Ceewin joined the READ Lab in Fall of 2017. She is currently pursuing a MA in Clinical Psychology at Teachers College, Columbia University. She earned degrees in Psychology (BS) and Biology (BA) from the University of North Carolina at Chapel Hill. Ceewin is broadly interested in the relationship between emotion and motivation. Specifically, she would like to investigate how emotion regulation (and difficulties with this process) can affect aspects of motivation and goal setting. Prior research experiences include investigating differences in emotional socialization in various cultures and investigating how personality influences one's perception of health risk. After completing her master's degree, Ceewin intends to continue her education by obtaining a PhD in Clinical Psychology. In addition to being a research assistant with the READ Lab, she is a Crisis Counselor with Hopeline, Inc., an avid watcher of documentaries, and an earnest reader of speculative fiction.
Joanne O.S. Qinaʻau
Joanne is a 2nd year Master’s student in clinical psychology at Teachers College, Columbia University. She earned her B.A. from Tufts University and worked as a consultant at the Regional Educational Laboratory of the Pacific before joining the READ Lab. Her broad research interests in clinical psychology lay at the intersections of clinical assessment and treatment, context (e.g. culture, identity, environment), and the mechanisms underlying the effectiveness of mindfulness- and compassion-based approaches in regulating emotion and alleviating transdiagnostic symptoms in distress disorders, especially for women from marginalized communities. Joanne has been teaching yoga and meditation for ten years and enjoys hiking and reading on the beach in her home state (Hawaiʻi) when she is not in session at Columbia
Emily is a 2nd years Master’s student in the psychology program at New York University. She earned her B.S. in psychology from Virginia Commonwealth University. She is interested in the underlying mechanisms of mindfulness in treating anxiety and affective disorders. After completing her master's degree, she intends to obtain a PhD in Clinical Psychology. Outside of the lab, Emily enjoys practicing yoga and hiking with her dog.

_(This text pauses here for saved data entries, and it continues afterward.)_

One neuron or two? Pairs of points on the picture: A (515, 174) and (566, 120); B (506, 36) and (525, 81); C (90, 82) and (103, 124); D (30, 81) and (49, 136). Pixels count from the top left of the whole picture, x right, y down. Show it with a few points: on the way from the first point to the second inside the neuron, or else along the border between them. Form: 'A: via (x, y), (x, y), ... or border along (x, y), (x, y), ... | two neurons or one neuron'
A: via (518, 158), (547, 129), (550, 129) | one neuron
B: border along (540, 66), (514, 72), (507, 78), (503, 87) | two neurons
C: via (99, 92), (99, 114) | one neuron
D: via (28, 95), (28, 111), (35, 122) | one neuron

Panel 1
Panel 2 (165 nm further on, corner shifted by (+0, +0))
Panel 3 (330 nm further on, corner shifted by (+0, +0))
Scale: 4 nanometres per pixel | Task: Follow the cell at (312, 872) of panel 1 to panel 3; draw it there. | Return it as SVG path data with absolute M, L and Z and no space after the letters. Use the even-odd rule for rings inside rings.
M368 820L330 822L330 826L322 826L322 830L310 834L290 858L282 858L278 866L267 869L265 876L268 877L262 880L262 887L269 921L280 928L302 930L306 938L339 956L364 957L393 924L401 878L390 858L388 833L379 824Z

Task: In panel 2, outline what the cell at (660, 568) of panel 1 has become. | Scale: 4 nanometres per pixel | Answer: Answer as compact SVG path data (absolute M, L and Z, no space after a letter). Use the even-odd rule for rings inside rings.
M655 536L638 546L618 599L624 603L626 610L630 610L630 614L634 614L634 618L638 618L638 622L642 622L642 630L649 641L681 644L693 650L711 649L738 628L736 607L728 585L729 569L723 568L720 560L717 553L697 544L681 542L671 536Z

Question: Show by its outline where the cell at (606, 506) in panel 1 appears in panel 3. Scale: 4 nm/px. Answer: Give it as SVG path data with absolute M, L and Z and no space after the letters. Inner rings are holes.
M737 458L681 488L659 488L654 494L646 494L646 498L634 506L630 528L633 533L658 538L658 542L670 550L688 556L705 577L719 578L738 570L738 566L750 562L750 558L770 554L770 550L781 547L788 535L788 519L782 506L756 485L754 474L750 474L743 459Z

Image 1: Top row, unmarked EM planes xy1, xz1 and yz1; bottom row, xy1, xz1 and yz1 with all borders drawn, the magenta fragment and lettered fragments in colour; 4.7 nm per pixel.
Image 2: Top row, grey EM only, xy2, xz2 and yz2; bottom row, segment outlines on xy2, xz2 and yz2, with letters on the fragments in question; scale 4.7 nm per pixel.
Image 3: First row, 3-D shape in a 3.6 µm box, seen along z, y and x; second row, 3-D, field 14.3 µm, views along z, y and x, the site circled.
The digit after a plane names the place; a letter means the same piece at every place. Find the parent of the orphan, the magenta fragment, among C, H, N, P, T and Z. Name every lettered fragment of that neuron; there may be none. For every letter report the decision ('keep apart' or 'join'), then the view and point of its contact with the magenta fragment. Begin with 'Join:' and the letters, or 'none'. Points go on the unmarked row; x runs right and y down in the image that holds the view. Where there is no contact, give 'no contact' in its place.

Hansee is a Clinical Psychology Master’s student at Teachers College, Columbia University. She graduated from the University of Central Florida with a B.S. in Psychology and a minor in Cognitive Sciences. Hansee is primarily interested in examining the effects of early adverse experiences (e.g. poverty, maltreatment, institutionalization) and chronic illness. More specifically, she is interested in how such events can alter brain structure and put children at risk of developing cognitive delays, emotion regulation deficits, and future psychopathology. Outside of the lab, Hansee enjoys exploring new places in the city and immersing herself in different cultures and cuisines.